Suddenly, a story packaged by an unknown user gets repackaged by a user with a bit more trust, and it gets retweeted or passed on. Now, it is seen by a broader audience and its credibility seems bolstered: “Hey, I know that person. If they are putting it out there, then they must like something about it or find it interesting.”
Finally, others repackage it again, sometimes without original attribution and reframed into their own words in their own Facebook posts and blogs, because they want to take credit for the article and conclusions being drawn. Sure, it may be just a wee bit of plagiarism, but who’s going to know? Lots of people have that thought. Now, you’ve put your credibility on the line with friends for an article or idea you saw circulating without first validating it.
It is this third step that is the danger. By the time an article or idea gets to the third step of reproduction, no matter how it was originally created, credibility begins to be established by the source, and suddenly even entirely incorrect information can become enough of a talking point that it can be injected back into the original conversation, and used to turn off more potential voters.
It isn’t just fake news: it is fake relationships and faked credibility.
How do you combat poisoning the water?
I refer to this as poisoning the water: It is a slow and steady system designed to enlist all of us, hoping that we jump to immediacy as our first goal, accepting data and conclusions without verification from multiple credible sources, instead of internalizing these ideas and spreading them on.

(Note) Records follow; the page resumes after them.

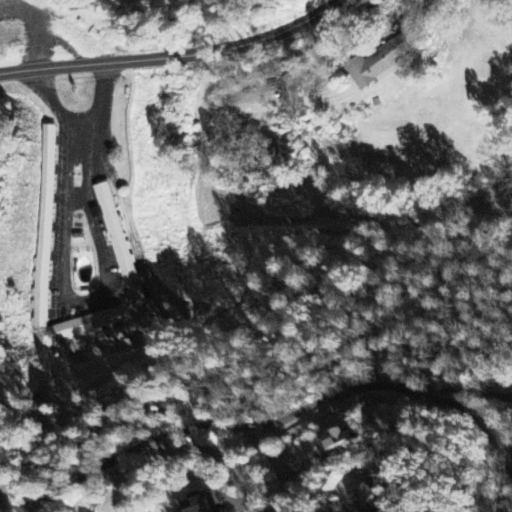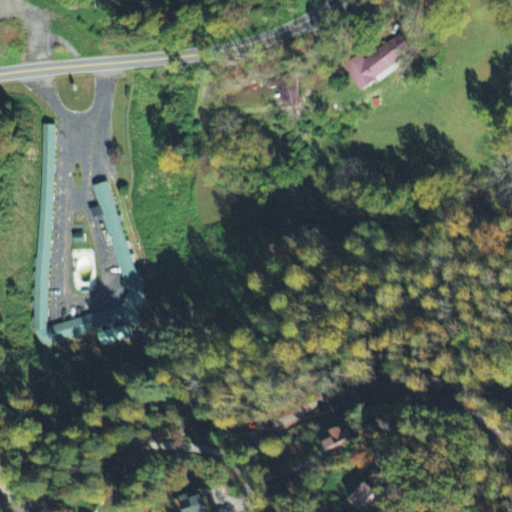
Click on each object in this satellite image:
building: (86, 12)
parking lot: (61, 18)
road: (35, 28)
road: (266, 36)
road: (62, 38)
building: (378, 62)
road: (94, 63)
building: (288, 95)
road: (79, 120)
road: (77, 196)
parking lot: (57, 219)
building: (77, 255)
building: (76, 257)
parking lot: (111, 260)
road: (85, 298)
parking lot: (84, 307)
building: (112, 336)
road: (268, 421)
building: (337, 441)
road: (6, 494)
building: (363, 499)
road: (4, 500)
building: (193, 503)
road: (17, 507)
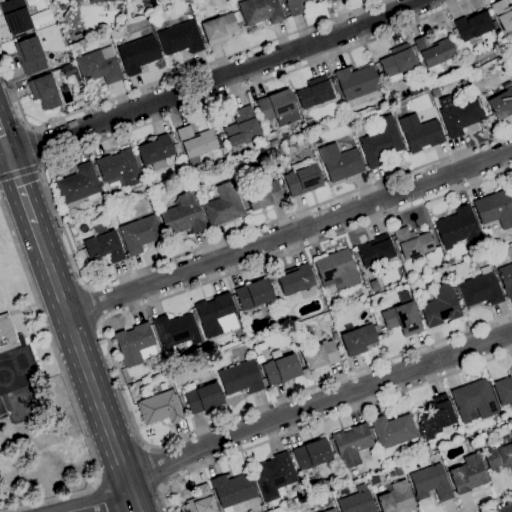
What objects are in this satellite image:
building: (329, 0)
building: (99, 1)
building: (101, 1)
building: (331, 1)
building: (292, 7)
building: (294, 7)
building: (62, 8)
building: (258, 11)
building: (259, 11)
building: (502, 15)
building: (13, 16)
building: (15, 16)
building: (503, 16)
building: (145, 20)
building: (471, 25)
building: (473, 26)
building: (221, 28)
building: (216, 29)
building: (178, 38)
building: (180, 38)
building: (485, 38)
building: (432, 53)
building: (434, 53)
building: (136, 54)
building: (137, 54)
building: (28, 55)
building: (30, 55)
building: (507, 55)
building: (396, 60)
building: (397, 62)
building: (97, 66)
building: (99, 66)
building: (71, 74)
road: (166, 78)
road: (214, 81)
building: (355, 82)
building: (356, 82)
building: (46, 89)
building: (336, 90)
building: (42, 91)
building: (313, 92)
building: (314, 93)
building: (499, 103)
building: (501, 104)
building: (276, 108)
building: (278, 108)
building: (457, 114)
building: (458, 115)
road: (487, 120)
building: (310, 124)
building: (240, 127)
building: (241, 127)
building: (419, 132)
building: (418, 133)
building: (317, 140)
building: (194, 141)
building: (379, 143)
building: (380, 143)
road: (34, 144)
building: (195, 144)
road: (5, 147)
building: (176, 149)
building: (153, 150)
building: (155, 152)
road: (4, 157)
building: (338, 162)
building: (339, 162)
building: (117, 169)
building: (118, 169)
building: (226, 169)
road: (20, 172)
building: (302, 179)
building: (300, 180)
building: (77, 184)
building: (79, 186)
building: (511, 187)
road: (22, 193)
building: (261, 194)
building: (263, 195)
building: (147, 198)
building: (222, 205)
building: (223, 205)
building: (494, 209)
building: (495, 209)
building: (121, 215)
building: (181, 215)
building: (182, 216)
road: (453, 218)
building: (455, 226)
building: (456, 226)
building: (138, 234)
building: (139, 234)
road: (289, 234)
building: (411, 243)
building: (412, 243)
building: (101, 245)
building: (103, 245)
building: (78, 246)
building: (373, 251)
building: (375, 251)
building: (335, 268)
building: (336, 270)
building: (505, 279)
building: (506, 279)
building: (293, 280)
building: (297, 282)
building: (480, 289)
building: (478, 290)
building: (252, 294)
building: (253, 294)
building: (403, 296)
road: (93, 305)
building: (439, 306)
building: (440, 306)
building: (216, 315)
building: (3, 316)
building: (214, 316)
building: (400, 319)
building: (402, 319)
building: (175, 330)
building: (174, 331)
building: (6, 334)
building: (7, 335)
building: (334, 336)
building: (359, 339)
building: (356, 340)
building: (133, 343)
building: (131, 344)
building: (262, 347)
building: (210, 348)
building: (317, 355)
building: (319, 356)
building: (259, 359)
road: (85, 368)
building: (280, 368)
building: (279, 369)
building: (239, 378)
building: (240, 378)
road: (67, 387)
road: (405, 390)
building: (503, 390)
building: (201, 398)
building: (203, 398)
building: (473, 400)
building: (472, 401)
road: (317, 403)
building: (157, 408)
building: (160, 408)
building: (434, 416)
building: (435, 418)
building: (391, 430)
building: (392, 432)
building: (350, 444)
building: (351, 444)
building: (310, 454)
building: (500, 455)
building: (498, 457)
building: (311, 458)
building: (405, 465)
road: (155, 468)
building: (398, 471)
building: (466, 474)
building: (467, 474)
building: (271, 476)
building: (274, 476)
building: (344, 477)
building: (428, 483)
building: (430, 483)
building: (231, 489)
building: (232, 490)
road: (103, 494)
building: (394, 498)
building: (396, 498)
building: (197, 501)
building: (199, 501)
road: (97, 502)
building: (355, 502)
building: (356, 503)
building: (328, 510)
building: (329, 510)
road: (510, 511)
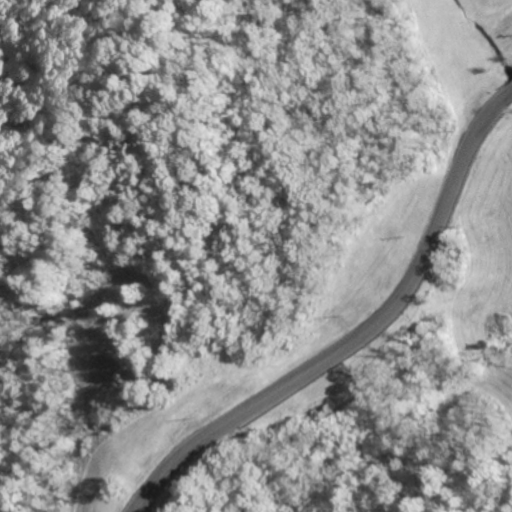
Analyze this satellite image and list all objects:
road: (365, 339)
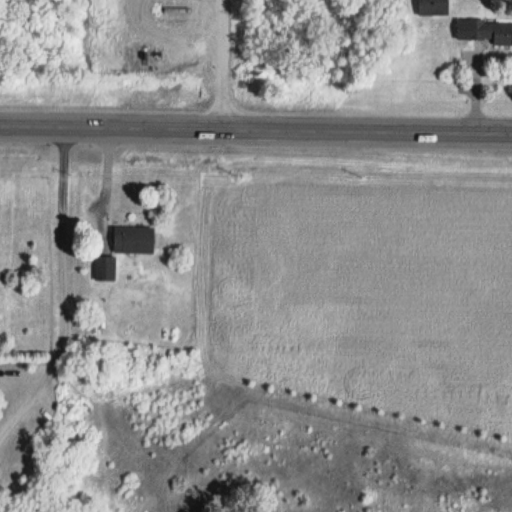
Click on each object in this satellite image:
building: (434, 8)
building: (486, 32)
road: (256, 127)
building: (134, 239)
building: (106, 268)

So, how do you combat it? In 2016, Hillary Clinton campaign operatives honestly believed that continual online pushback on these narratives could be harmful because the pushback could be used to spread more disinformation and confuse voters. What we effectively learned is this is likely the wrong strategy.
Now, more security experts are advising us that the smarter approach might be to quickly combat these narratives with strong sourcing and credible narrators and by recruiting more activists for the pushback against these manipulative strategies.
It means that everyone, whether they are a reader of Daily Kos or a Twitter follower or just someone that hangs out in Facebook groups, has to become a bit of a journalist. Be willing to ask the big questions: Who, What, Where, When, Why, and How?
Ask the question about how you received information. Seek out known credible sources. If interpretations seem overly dark or cynical, question what motivates this conclusion, and recognize there is zero shaming in discovering you might have been manipulated.
We are all in this together—and we are running out of time. If we want to protect democracy, it is important that we all recognize the tools being used to tear it apart.